▸ **THE TASK**
Copy out the whole passage on barbell etiquette below word for word.

I also know my gym etiquette. You don’t curl in the squat rack and never walk in front of people when they are about to lift. I know you might need to grab that 2.5kg plate near the platform, but if somebody is attempting a max clean and jerk, you can wait a couple of minutes.
Barbell etiquette is something with which everybody should be familiar. We have good quality bars and plates at CrossFit GVA and we want to keep them in good shape. If you take care of the equipment, the equipment will take care of you.
Not sure of your barbell etiquette? Here are the basics.
In general bars and bumper plates are NOT built for constant dropping from overhead. 5 and 10kg bumper plates should not be dropped at all. However, they can be dropped in case of emergency and with very heavy or maximal attempts.
Drop bars during workouts only in case of emergency. If you are unable to lower a bar under control during a workout then the load is too heavy for you.
If you drop a bar, guide it to the floor. Don’t just drop it from the shoulders or overhead.
Load bars with the biggest plates possible. Don’t use 4x5kg plates on the bar, take a 20kg!
Load the biggest plates on the inside, never on the outside. There is no surer way to break a bar than if you load 5kg bumpers on the inside, and 10kg or heavier metal plates on the outside. Please do not do this!
Don’t mix metal and bumper plates. The only exception for this are plates of 2.5kgs or less.

▸ **SOURCE DATA**
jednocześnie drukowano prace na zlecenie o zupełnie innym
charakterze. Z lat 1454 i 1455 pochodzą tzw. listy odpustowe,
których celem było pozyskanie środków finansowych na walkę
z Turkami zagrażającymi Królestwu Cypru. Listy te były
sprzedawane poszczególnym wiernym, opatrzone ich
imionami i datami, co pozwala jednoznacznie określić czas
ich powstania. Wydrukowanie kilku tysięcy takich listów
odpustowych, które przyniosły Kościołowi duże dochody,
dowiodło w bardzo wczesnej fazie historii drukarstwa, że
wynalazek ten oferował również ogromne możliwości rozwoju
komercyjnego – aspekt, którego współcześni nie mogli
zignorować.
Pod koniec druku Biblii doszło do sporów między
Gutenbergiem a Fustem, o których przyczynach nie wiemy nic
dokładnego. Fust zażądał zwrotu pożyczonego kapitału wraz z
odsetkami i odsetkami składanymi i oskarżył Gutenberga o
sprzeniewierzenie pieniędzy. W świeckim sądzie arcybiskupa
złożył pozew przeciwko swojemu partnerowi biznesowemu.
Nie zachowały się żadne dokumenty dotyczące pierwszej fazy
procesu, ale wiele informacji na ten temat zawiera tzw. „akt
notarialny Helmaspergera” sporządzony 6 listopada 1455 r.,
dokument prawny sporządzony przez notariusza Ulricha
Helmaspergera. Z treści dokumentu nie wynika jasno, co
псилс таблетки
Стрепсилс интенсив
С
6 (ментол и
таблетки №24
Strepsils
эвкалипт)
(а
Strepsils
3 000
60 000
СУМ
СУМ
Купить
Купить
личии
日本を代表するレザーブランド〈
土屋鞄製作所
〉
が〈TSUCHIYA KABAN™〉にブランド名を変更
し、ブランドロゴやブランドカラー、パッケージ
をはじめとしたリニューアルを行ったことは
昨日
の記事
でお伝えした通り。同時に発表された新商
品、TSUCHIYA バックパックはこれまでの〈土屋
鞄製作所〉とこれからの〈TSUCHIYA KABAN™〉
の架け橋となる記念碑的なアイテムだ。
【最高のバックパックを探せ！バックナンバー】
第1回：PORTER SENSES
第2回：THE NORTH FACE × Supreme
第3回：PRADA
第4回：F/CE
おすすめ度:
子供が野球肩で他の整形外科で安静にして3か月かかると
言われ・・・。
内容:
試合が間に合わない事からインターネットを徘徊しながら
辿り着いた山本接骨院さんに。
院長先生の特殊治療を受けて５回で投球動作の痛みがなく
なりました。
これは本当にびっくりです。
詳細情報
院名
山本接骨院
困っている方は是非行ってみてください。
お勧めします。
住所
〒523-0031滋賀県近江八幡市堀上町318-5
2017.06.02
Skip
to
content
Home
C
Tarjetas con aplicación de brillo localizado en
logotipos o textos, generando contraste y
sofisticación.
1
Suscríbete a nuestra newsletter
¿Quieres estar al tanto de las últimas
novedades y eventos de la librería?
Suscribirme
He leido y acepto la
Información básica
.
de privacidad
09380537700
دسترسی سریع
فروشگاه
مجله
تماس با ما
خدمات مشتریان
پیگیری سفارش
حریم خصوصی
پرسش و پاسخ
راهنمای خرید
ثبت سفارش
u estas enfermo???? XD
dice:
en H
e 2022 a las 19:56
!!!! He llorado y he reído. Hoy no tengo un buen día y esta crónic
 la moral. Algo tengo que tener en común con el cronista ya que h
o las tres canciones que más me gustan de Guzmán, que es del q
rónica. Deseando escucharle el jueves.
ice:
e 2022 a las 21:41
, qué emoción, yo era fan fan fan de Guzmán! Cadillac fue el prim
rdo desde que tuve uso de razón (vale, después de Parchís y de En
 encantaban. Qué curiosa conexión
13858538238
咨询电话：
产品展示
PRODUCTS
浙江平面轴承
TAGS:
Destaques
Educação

▸ **REPLY**
I also know my gym etiquette. You don’t curl in the squat rack and never walk in front of people when they are about to lift. I know you might need to grab that 2.5kg plate near the platform, but if somebody is attempting a max clean and jerk, you can wait a couple of minutes.
Barbell etiquette is something with which everybody should be familiar. We have good quality bars and plates at CrossFit GVA and we want to keep them in good shape. If you take care of the equipment, the equipment will take care of you.
Not sure of your barbell etiquette? Here are the basics.
In general bars and bumper plates are NOT built for constant dropping from overhead. 5 and 10kg bumper plates should not be dropped at all. However, they can be dropped in case of emergency and with very heavy or maximal attempts.
Drop bars during workouts only in case of emergency. If you are unable to lower a bar under control during a workout then the load is too heavy for you.
If you drop a bar, guide it to the floor. Don’t just drop it from the shoulders or overhead.
Load bars with the biggest plates possible. Don’t use 4x5kg plates on the bar, take a 20kg!
Load the biggest plates on the inside, never on the outside. There is no surer way to break a bar than if you load 5kg bumpers on the inside, and 10kg or heavier metal plates on the outside. Please do not do this!
Don’t mix metal and bumper plates. The only exception for this are plates of 2.5kgs or less.